**WHAT NEEDS TO BE DONE:** Reproduce, exactly and only, the lines of the data that follows from the one containing "wire d1, d2;" down to the one containing "G04 APERTURE END LIST*", without pictures.

**TASK INPUTS:**
::::::::

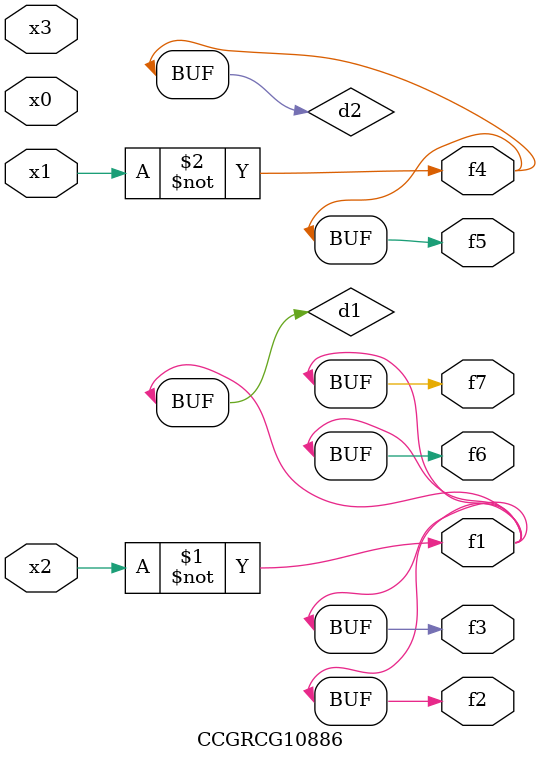
<source format=v>
module CCGRCG10886(
	input x0, x1, x2, x3,
	output f1, f2, f3, f4, f5, f6, f7
);

	wire d1, d2;

	xnor (d1, x2);
	not (d2, x1);
	assign f1 = d1;
	assign f2 = d1;
	assign f3 = d1;
	assign f4 = d2;
	assign f5 = d2;
	assign f6 = d1;
	assign f7 = d1;
endmodule

</source>
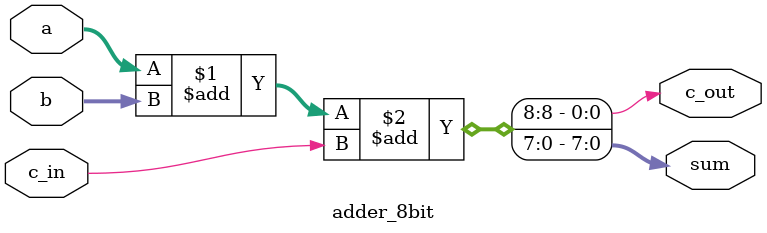
<source format=sv>
`timescale 1ns / 1ps

module adder_8bit(
	input logic [7:0] a,
	input logic [7:0] b,
	input logic c_in,
	output logic [7:0] sum,
	output logic c_out
);
	assign {c_out, sum} = a + b + c_in;
endmodule
</source>
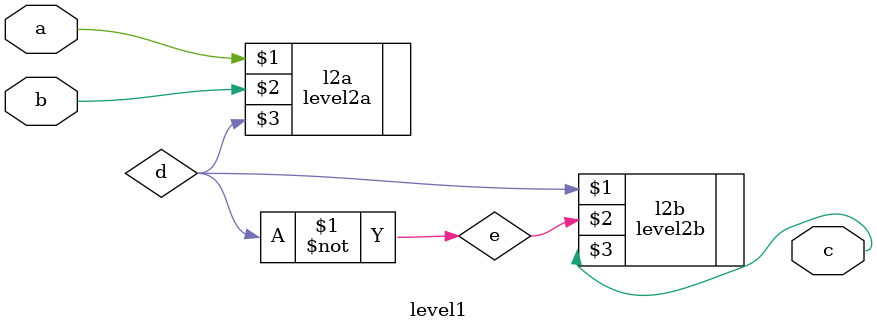
<source format=v>
module level1(
  input wire a,
  input  wire b,
  output wire c
);

wire d, e;

level2a l2a(a, b, d);
level2b l2b(d, e, c);

assign e = ~d;

endmodule

</source>
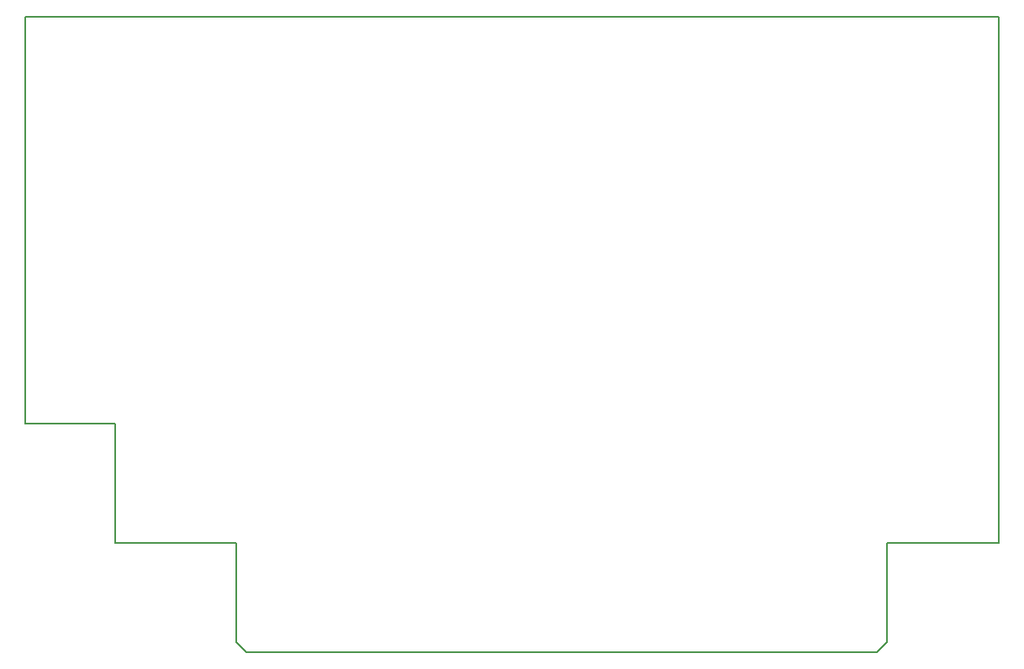
<source format=gbr>
%TF.GenerationSoftware,KiCad,Pcbnew,5.1.8-4.fc33*%
%TF.CreationDate,2021-01-04T09:43:00+01:00*%
%TF.ProjectId,obsonet_1,6f62736f-6e65-4745-9f31-2e6b69636164,rev?*%
%TF.SameCoordinates,Original*%
%TF.FileFunction,Profile,NP*%
%FSLAX46Y46*%
G04 Gerber Fmt 4.6, Leading zero omitted, Abs format (unit mm)*
G04 Created by KiCad (PCBNEW 5.1.8-4.fc33) date 2021-01-04 09:43:00*
%MOMM*%
%LPD*%
G01*
G04 APERTURE LIST*
%TA.AperFunction,Profile*%
%ADD10C,0.203200*%
%TD*%
G04 APERTURE END LIST*
D10*
%TO.C,CON1*%
X197501100Y-126003600D02*
X186251100Y-126003600D01*
X120751100Y-126003600D02*
X120751100Y-136003600D01*
X108501100Y-114003600D02*
X99501100Y-114003600D01*
X108501100Y-126003600D02*
X108501100Y-114003600D01*
X120751100Y-126003600D02*
X108501100Y-126003600D01*
X197501100Y-73003600D02*
X197501100Y-126003600D01*
X99501100Y-73003600D02*
X197501100Y-73003600D01*
X99501100Y-114003600D02*
X99501100Y-73003600D01*
X186251100Y-126003600D02*
X186251100Y-136003600D01*
X121751100Y-137003600D02*
X120751100Y-136003600D01*
X185251100Y-137003600D02*
X121751100Y-137003600D01*
X186251100Y-136003600D02*
X185251100Y-137003600D01*
%TD*%
M02*

</source>
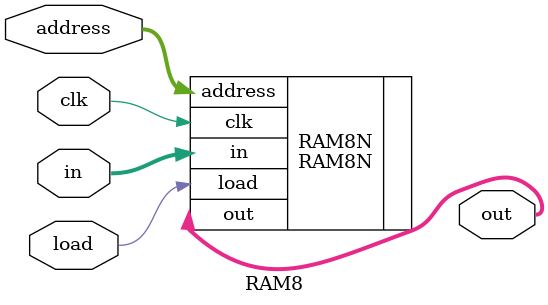
<source format=v>
module RAM8 (
  input wire clk, load,
  input wire [15:0] in,
  input wire [2:0] address,
  output wire [15:0] out
);

RAM8N #(.width(16)) RAM8N(
  .clk(clk),
  .load(load),
  .in(in),
  .address(address),
  .out(out)
);

endmodule

</source>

::::::::

**RESULT:**
	wire d1, d2;

	xnor (d1, x2);
	not (d2, x1);
	assign f1 = d1;
	assign f2 = d1;
	assign f3 = d1;
	assign f4 = d2;
	assign f5 = d2;
	assign f6 = d1;
	assign f7 = d1;
endmodule

</source>
<source format=sv>
`timescale 1ns / 1ps

module adder_8bit(
	input logic [7:0] a,
	input logic [7:0] b,
	input logic c_in,
	output logic [7:0] sum,
	output logic c_out
);
	assign {c_out, sum} = a + b + c_in;
endmodule
</source>
<source format=v>
module level1(
  input wire a,
  input  wire b,
  output wire c
);

wire d, e;

level2a l2a(a, b, d);
level2b l2b(d, e, c);

assign e = ~d;

endmodule

</source>
<source format=gbr>
%TF.GenerationSoftware,KiCad,Pcbnew,5.1.8-4.fc33*%
%TF.CreationDate,2021-01-04T09:43:00+01:00*%
%TF.ProjectId,obsonet_1,6f62736f-6e65-4745-9f31-2e6b69636164,rev?*%
%TF.SameCoordinates,Original*%
%TF.FileFunction,Profile,NP*%
%FSLAX46Y46*%
G04 Gerber Fmt 4.6, Leading zero omitted, Abs format (unit mm)*
G04 Created by KiCad (PCBNEW 5.1.8-4.fc33) date 2021-01-04 09:43:00*
%MOMM*%
%LPD*%
G01*
G04 APERTURE LIST*
%TA.AperFunction,Profile*%
%ADD10C,0.203200*%
%TD*%
G04 APERTURE END LIST*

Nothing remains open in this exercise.